In The Purpose of Dogs,” Bailey wrestles with his purpose as he comes back to life many times, each time as a different breed.  But in the end, he concludes that there are three important purposes for any good dog while on earth. 

The first is:  Lick the ones you love!  It’s important for people, too, right?  Well, maybe not lick—but certainly hug, kiss, tell others that you love them!  We can find ourselves so busy or so caught up in other agenda items that we completely fail in doing those important things.  We can get so busy with tasks around the house that we forget to take appropriate time with children to hug them or to tuck them in at night or to share time with them that’s free from prompts to do their homework or to work harder for good grades.  We can get so worried about paying the bills or taking care of broken items around the house that all our time with a spouse is filled with stress-producing interactions.  Time to stop and lick—no hug/kiss—the ones we love!

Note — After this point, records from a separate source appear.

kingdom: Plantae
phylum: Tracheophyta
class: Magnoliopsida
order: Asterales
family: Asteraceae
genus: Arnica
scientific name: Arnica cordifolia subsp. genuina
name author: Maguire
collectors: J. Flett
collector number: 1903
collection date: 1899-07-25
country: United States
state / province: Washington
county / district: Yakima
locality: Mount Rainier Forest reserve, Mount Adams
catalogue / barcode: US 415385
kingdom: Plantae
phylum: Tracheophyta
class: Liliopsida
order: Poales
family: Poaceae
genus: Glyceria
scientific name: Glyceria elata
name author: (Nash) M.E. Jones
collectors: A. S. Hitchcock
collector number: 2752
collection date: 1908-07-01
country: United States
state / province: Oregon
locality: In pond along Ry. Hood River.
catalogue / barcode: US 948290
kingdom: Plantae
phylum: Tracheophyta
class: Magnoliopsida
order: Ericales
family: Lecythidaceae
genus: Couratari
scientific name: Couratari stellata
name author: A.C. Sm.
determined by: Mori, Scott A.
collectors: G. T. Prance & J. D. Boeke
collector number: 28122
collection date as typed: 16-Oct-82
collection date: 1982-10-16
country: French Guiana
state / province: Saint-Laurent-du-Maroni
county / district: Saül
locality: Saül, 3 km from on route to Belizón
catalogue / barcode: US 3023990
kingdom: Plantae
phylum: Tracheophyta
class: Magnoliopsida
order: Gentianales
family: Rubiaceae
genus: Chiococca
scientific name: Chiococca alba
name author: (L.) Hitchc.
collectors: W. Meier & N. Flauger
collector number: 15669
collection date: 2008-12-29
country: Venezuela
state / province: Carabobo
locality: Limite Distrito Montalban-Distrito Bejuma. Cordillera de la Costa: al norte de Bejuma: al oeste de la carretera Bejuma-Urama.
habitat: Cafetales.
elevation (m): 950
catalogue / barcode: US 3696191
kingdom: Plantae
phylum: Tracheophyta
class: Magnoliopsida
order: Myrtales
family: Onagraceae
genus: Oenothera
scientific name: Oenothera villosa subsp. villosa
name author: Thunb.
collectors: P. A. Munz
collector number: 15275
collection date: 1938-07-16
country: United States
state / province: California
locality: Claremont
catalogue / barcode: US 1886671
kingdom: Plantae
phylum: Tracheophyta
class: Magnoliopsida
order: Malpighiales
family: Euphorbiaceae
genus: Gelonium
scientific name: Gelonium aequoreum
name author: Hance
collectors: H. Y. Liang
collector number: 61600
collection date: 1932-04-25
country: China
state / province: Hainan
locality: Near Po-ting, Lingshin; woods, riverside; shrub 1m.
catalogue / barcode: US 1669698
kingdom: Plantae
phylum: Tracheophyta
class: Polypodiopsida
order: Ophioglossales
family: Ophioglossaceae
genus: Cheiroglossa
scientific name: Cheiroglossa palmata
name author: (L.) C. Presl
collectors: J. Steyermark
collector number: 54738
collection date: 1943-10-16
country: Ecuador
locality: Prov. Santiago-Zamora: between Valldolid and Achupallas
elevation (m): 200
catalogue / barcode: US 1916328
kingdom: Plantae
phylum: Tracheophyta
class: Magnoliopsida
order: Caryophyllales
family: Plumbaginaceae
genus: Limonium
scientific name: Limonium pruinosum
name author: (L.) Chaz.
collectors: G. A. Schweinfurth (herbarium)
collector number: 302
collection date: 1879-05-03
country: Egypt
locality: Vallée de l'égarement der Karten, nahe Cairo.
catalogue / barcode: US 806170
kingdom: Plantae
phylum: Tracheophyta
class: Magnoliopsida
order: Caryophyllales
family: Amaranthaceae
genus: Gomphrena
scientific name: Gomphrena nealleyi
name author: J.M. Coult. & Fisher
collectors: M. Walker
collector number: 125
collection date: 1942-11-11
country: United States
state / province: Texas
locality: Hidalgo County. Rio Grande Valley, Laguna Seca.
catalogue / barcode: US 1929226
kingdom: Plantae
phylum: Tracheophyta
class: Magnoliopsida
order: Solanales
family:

The second is: Save someone if you can.  For Bailey the “saving” means pulling out of the water a person who is drowning.  You and I may have those opportunities for the literal kinds of saving in our lives.  Far more often, however, our saving may be listening to someone, ascertaining what the needs are, working to help with whatever that person’s need might be—in short, showing concern.  Showing concern goes further many times than we ever realize in completely changing the other person’s experience in life!

The third is: Be here now.  Bailey had the chance to be male and to be female, to be a Golden Retriever and to be a dachshund and to be various other breeds.  As people, our lives often feel far more dictated, more prescribed, for us than sometimes we would desire.  We can find ourselves always looking into someone else’s yard, so to speak, and declaring the grass greener on the other side of the fence.  But God’s desire for each of us is to find the good in our own lives, to see the opportunities spread before us, and to make the most out of the lives given to us—to be here now! 

Bailey discovered some important purposes for a dog’s life.  The lives of human beings might be far richer should they discover the same sense of purpose in their own lives!